Lens Love is an ongoing series of posts about the vintage lenses I’ve used and loved most.
The dry technical data and 100% corner crops of brick walls can be found elsewhere. What I’m more interested in is what specifically about a lens makes me love using it, and why I believe you should try one too.
Today’s lens –
Ricoh Rikenon 50mm f/2 Pentax K Mount
When I first held a Rikenon 50/2 I was underwhelmed, to say the least.
A lot of plastic, “only” f/2, “only” full stops on the aperture ring, and a minimum focus of “only” 0.6m.
Against the likes of the lovely SMC Pentax-M 50/1.7 and almost as lovely Auto Chinon 50/1.7 – both of which are faster, better built (plus more metal) and focus to 0.45m – I didn’t expect the Rikenon to hang around long.
But then I shot a roll of film with it.
And was highly impressed with the photographs.

MATERIAL SHOWN:
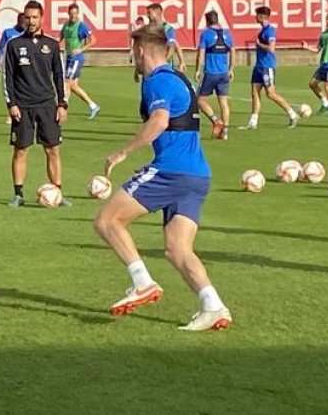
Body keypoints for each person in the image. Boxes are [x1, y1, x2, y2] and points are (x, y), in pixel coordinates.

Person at [95, 23, 231, 332]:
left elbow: (159, 121)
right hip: (198, 175)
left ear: (140, 51)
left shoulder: (157, 81)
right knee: (177, 248)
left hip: (172, 170)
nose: (134, 58)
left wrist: (123, 152)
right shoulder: (180, 78)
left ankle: (142, 282)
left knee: (107, 220)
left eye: (134, 52)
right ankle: (213, 306)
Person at [1, 0, 70, 208]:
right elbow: (8, 77)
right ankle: (18, 194)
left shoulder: (51, 44)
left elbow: (59, 76)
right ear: (23, 18)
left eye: (34, 17)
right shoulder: (13, 45)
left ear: (41, 18)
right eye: (27, 17)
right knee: (21, 150)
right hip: (22, 106)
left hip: (47, 105)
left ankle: (57, 191)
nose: (31, 21)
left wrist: (62, 104)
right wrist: (11, 104)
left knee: (52, 149)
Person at [245, 6, 300, 129]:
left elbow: (271, 48)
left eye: (256, 15)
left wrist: (259, 44)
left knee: (271, 94)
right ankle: (253, 122)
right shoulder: (262, 31)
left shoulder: (270, 30)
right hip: (259, 66)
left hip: (267, 66)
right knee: (254, 92)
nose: (255, 17)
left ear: (261, 16)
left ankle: (292, 114)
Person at [194, 11, 234, 140]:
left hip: (211, 73)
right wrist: (231, 68)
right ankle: (226, 133)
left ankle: (216, 120)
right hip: (224, 73)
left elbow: (201, 53)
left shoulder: (206, 34)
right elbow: (233, 51)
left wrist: (198, 70)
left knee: (200, 100)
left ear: (207, 21)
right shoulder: (227, 34)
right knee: (224, 102)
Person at [59, 3, 100, 119]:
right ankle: (93, 106)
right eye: (71, 14)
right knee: (73, 85)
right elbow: (60, 38)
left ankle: (63, 106)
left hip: (76, 59)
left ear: (78, 14)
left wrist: (81, 49)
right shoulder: (66, 25)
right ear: (68, 14)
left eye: (75, 14)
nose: (73, 16)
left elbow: (93, 41)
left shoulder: (81, 26)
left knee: (67, 82)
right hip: (68, 58)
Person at [135, 3, 184, 81]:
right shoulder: (147, 29)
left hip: (163, 71)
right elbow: (141, 50)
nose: (147, 15)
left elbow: (172, 46)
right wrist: (137, 68)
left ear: (158, 13)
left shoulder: (167, 28)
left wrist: (162, 63)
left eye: (149, 13)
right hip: (148, 70)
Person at [0, 13, 27, 124]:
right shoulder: (8, 32)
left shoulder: (26, 34)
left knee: (22, 87)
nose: (25, 24)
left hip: (22, 65)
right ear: (18, 21)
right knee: (10, 88)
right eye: (23, 22)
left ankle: (23, 112)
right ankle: (11, 113)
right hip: (9, 64)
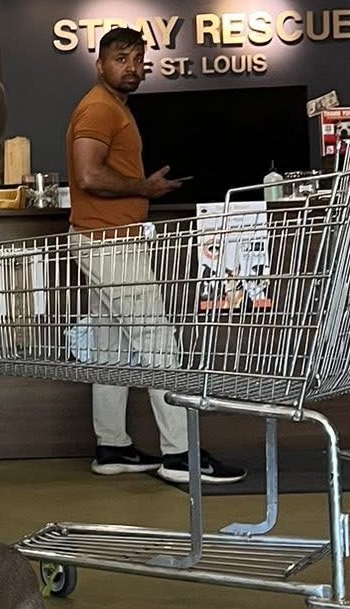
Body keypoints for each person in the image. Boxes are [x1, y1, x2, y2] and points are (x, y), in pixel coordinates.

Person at [66, 26, 245, 485]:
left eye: (138, 59)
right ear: (100, 64)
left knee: (113, 352)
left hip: (101, 239)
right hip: (112, 242)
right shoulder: (98, 109)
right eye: (121, 58)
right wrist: (142, 187)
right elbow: (88, 175)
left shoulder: (112, 108)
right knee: (158, 346)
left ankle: (113, 446)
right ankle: (180, 454)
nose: (131, 67)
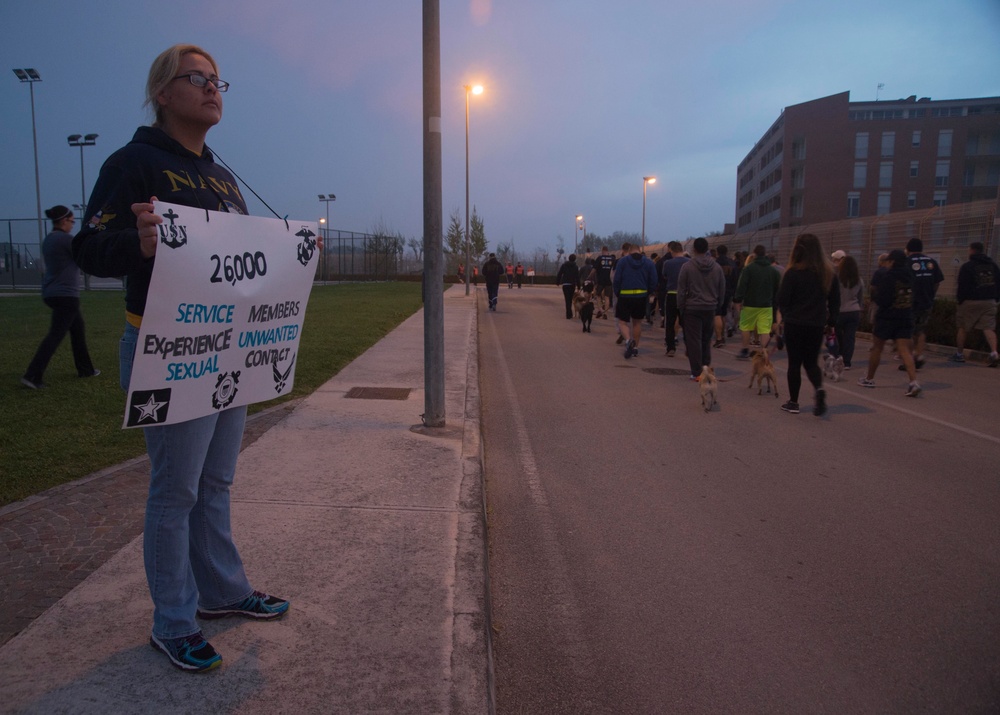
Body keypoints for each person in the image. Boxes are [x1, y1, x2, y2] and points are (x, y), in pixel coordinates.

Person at [72, 44, 289, 673]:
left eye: (219, 80)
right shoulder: (133, 163)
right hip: (167, 352)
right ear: (163, 93)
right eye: (198, 78)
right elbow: (89, 246)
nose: (213, 88)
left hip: (230, 352)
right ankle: (173, 620)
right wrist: (135, 243)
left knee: (216, 483)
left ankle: (220, 593)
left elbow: (244, 266)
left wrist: (291, 259)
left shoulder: (223, 177)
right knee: (175, 491)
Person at [21, 205, 100, 389]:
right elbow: (83, 252)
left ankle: (85, 369)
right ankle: (32, 375)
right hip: (65, 295)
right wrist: (94, 226)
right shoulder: (64, 240)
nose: (72, 225)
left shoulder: (50, 239)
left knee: (77, 330)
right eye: (71, 221)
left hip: (53, 292)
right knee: (55, 335)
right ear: (63, 221)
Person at [775, 234, 840, 415]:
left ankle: (793, 402)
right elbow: (835, 301)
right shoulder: (828, 274)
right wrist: (831, 321)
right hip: (816, 324)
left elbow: (782, 300)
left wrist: (785, 316)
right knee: (811, 362)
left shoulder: (793, 273)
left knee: (794, 363)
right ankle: (818, 389)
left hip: (795, 323)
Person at [857, 249, 921, 396]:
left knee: (877, 348)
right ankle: (913, 382)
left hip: (886, 318)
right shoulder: (911, 276)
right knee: (904, 350)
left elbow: (883, 299)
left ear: (892, 261)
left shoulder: (888, 276)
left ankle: (869, 379)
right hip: (905, 317)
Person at [677, 238, 725, 378]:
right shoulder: (717, 268)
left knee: (693, 340)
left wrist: (681, 307)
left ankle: (697, 372)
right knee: (706, 339)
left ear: (694, 250)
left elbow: (681, 289)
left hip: (692, 308)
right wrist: (718, 305)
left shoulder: (687, 267)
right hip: (710, 307)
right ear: (707, 249)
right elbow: (722, 288)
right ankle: (705, 367)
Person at [950, 241, 1000, 366]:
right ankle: (994, 353)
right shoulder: (993, 266)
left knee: (963, 327)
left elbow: (962, 286)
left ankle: (960, 354)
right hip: (989, 301)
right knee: (988, 328)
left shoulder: (967, 266)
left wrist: (960, 300)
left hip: (970, 302)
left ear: (972, 250)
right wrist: (996, 298)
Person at [901, 238, 944, 371]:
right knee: (920, 329)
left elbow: (902, 282)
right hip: (926, 301)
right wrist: (931, 294)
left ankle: (909, 359)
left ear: (908, 249)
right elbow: (937, 282)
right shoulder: (931, 262)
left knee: (907, 331)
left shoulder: (906, 262)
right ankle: (919, 355)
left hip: (910, 302)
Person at [733, 245, 780, 359]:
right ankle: (764, 351)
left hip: (750, 303)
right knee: (764, 329)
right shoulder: (773, 271)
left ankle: (745, 349)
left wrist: (738, 299)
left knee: (746, 327)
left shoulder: (748, 269)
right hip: (766, 305)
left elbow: (742, 286)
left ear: (754, 254)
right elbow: (777, 289)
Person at [612, 243, 658, 358]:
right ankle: (636, 347)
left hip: (625, 296)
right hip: (641, 296)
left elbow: (616, 279)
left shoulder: (622, 261)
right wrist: (648, 292)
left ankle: (628, 341)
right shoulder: (648, 263)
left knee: (622, 322)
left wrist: (618, 292)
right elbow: (654, 280)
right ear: (639, 250)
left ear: (629, 250)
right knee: (637, 323)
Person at [830, 255, 864, 369]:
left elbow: (832, 296)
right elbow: (860, 297)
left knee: (838, 336)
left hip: (840, 311)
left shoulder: (837, 279)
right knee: (850, 338)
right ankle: (847, 362)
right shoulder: (858, 280)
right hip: (854, 311)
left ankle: (838, 356)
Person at [661, 241, 689, 357]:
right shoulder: (689, 263)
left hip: (672, 294)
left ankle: (671, 348)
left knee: (670, 323)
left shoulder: (668, 263)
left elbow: (664, 276)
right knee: (686, 323)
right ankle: (689, 348)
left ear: (671, 251)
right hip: (686, 295)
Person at [713, 244, 737, 348]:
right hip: (729, 291)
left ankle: (719, 337)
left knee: (717, 315)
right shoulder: (732, 263)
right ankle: (723, 334)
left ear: (717, 252)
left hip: (717, 292)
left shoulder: (715, 263)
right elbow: (736, 278)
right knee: (724, 313)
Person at [555, 253, 581, 319]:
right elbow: (577, 277)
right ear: (575, 259)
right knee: (570, 299)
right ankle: (570, 313)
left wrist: (557, 282)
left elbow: (560, 274)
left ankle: (568, 314)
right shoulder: (575, 267)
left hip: (565, 284)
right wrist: (579, 286)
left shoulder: (564, 265)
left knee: (567, 299)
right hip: (572, 285)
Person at [592, 246, 615, 319]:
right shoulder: (612, 259)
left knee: (598, 295)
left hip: (601, 281)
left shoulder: (599, 258)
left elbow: (594, 269)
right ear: (607, 251)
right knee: (607, 297)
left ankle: (600, 310)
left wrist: (589, 277)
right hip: (609, 281)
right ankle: (605, 313)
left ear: (602, 250)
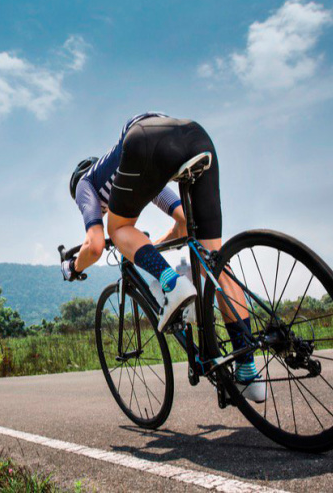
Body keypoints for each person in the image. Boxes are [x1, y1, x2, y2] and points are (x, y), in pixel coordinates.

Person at [62, 112, 266, 402]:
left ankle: (172, 283)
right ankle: (248, 371)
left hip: (142, 138)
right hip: (196, 137)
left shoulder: (86, 184)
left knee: (117, 229)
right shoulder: (129, 173)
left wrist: (71, 267)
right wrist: (148, 247)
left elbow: (94, 246)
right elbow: (183, 220)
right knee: (216, 264)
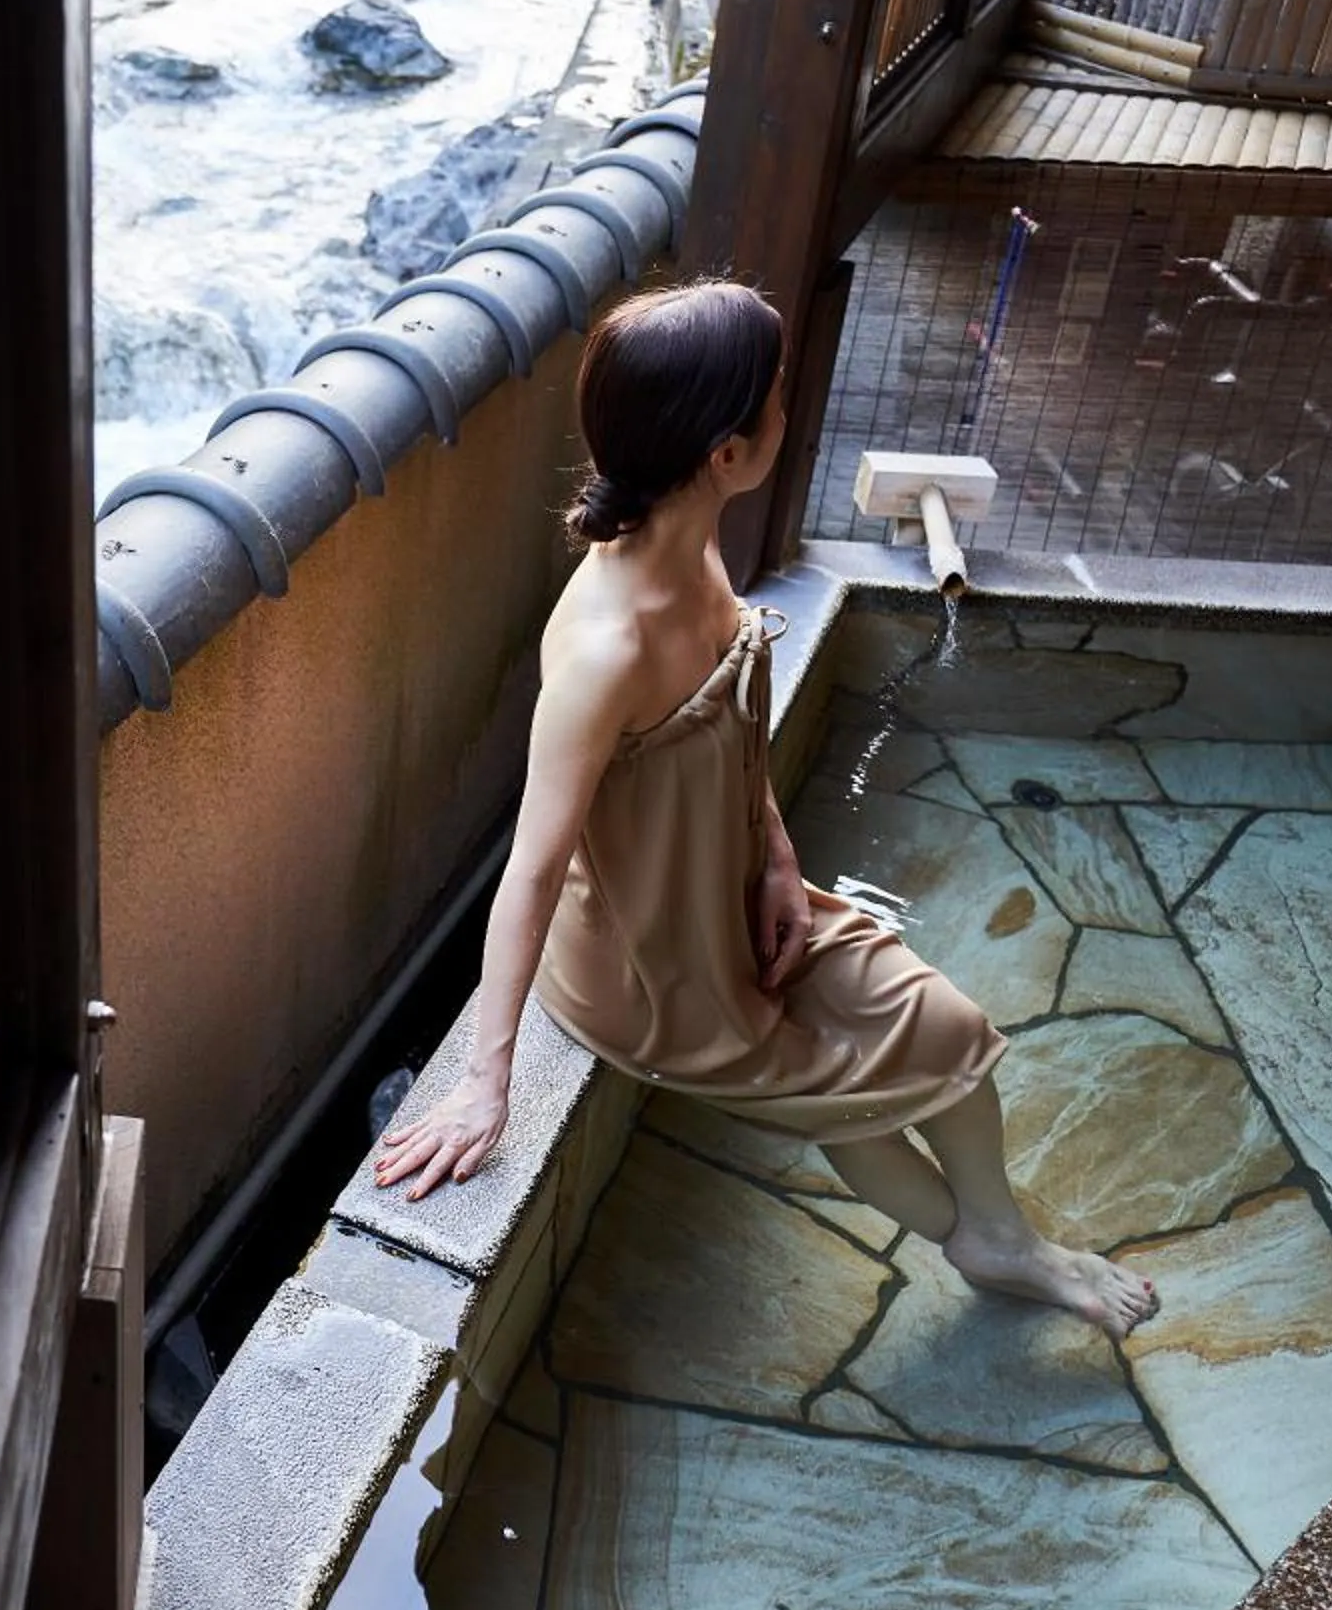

WHAT IS BEING ASKED: Continue the post about the Ricoh Rikenon 50mm f/2 lens, starting right after its final sentence.

EXERCISE RESULT:
Then I tried it on my NEX, and got a lucky “right place right time” shot of a robin with the Rikenon wide open at f/2 that remains one of my favourite ever images I’ve made.
What initially seemed weaknesses turned into pluses.
The plastic aperture ring is actually the smoothest plastic aperture ring I’ve tried, way better than a Pentax-A 50mm. It’s perfectly usable, and always slots in reassuringly to the next stop.
Intentionally I think, and very cleverly, Ricoh enhanced the assured feel by making it only full stops.
Plastic aperture rings with half stops I’m often over shooting where I intended to turn the ring too then going back and forwards (you know like when you almost bump into someone, then both move one way, then both the other way, until finally four or five sways later, the improvised stranger dancing ends, and you pass your separate ways) before finding the right setting. Yes I’m talking to you again Pentax-A lenses!
The full stops actually make it lovely and simple to use (again I wonder if Ricoh intended this in the design).
I hardly ever use f/11 or smaller, so the most I have to click is four stops from f/2 to f/8 or vice versa. Meaning it’s very easy to remember where you are on the scale even if you’re not looking at it. My SMC Pentax-M 50/1.7, for example, needs eight clicks to go from wide open to f/8.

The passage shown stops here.